# Epic 27 motor mystery



## NH4012 (Aug 4, 2014)

A woman whose husband was involved with powerful model motors passed away and she's asked me to sell many things for her including several flats of Epic 27 motors sans brushes and several flats of armatures that I believe fit the same model motors. As far as I know, all of these items are new old stock, never used. I could use some help identifying these and perhaps moving them. Each motor measures 2-3/4" in length and 1-3/8" in diameter.


----------



## ta_man (Apr 10, 2005)

I believe those motors are P2K2, not P2K. P2K had copper colored can, P2K2 (the ones I have) had the black can.
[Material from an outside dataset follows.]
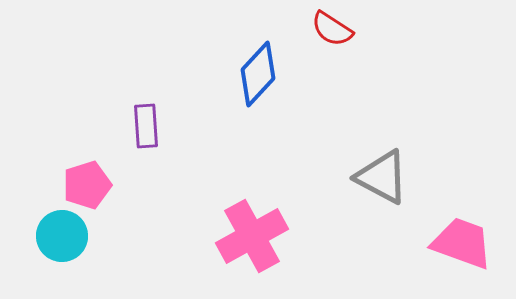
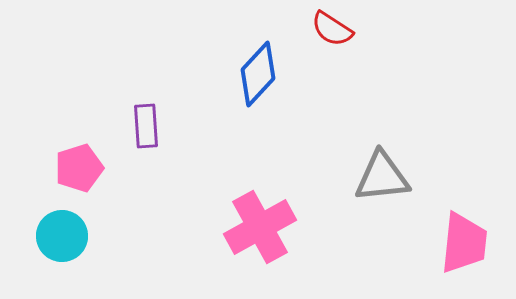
gray triangle: rotated 34 degrees counterclockwise
pink pentagon: moved 8 px left, 17 px up
pink cross: moved 8 px right, 9 px up
pink trapezoid: moved 2 px right; rotated 76 degrees clockwise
P2K2 had more RPM than P2Ks.

Sending you a PM.


----------



## swtour (Oct 8, 2001)

Those are 27 Turn "Brushed" motors - size is what is known as 540

TRINITY/EPIC was the company who built them - this are unlabeled so I'd assume they were bought by a motor tuner, or bought to be used as a "HANDOUT" motor for a big race...
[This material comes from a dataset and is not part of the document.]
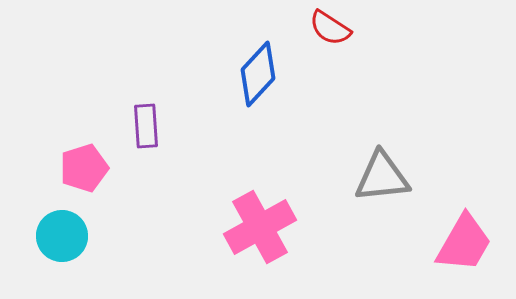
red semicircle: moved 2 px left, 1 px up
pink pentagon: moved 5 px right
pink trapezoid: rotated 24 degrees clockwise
The EPIC 27 motors are what was known as "STOCK" motors in the days of running Brushed type motors.

The flat of Armatures are Hand Wound and would not be used in these "Stock" cans, but the cans they would be used in are pretty similar except the endbell has movement to adjust timing (where as the STOCK motors were fixed timing) 
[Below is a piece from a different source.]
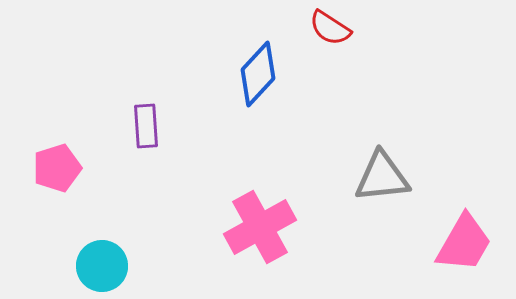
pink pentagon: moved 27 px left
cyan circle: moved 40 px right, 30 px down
The Armatures appear that some are DRILL Balanced ,and some are EPOXY Balanced

The numbers ie: 11x6 or 15x2 is the number of "Winds" the particular armature (Arm) has, and how many strands of wire is used in those winds.

Generally the lower that first number - the HIGHER the motors RPM will be, and usually more power. (as mentioned above - the "STOCK" motors are 27 turn or winds) 

I notice when mousing over the image, I get the image name rossey motor parts - 

Were these from Kim Rossey / ESP (Elite Speed Products) ?

If so, I ran Kim's stuff for a couple years, both his Motors and Batteries...and he was one of my FIRST SPONSORS when I started the South-West Tour R/C Series.


----------



## DJ1978 (Sep 26, 2001)

What race series where these hand out motors for? Was it MARS in Michigan?


----------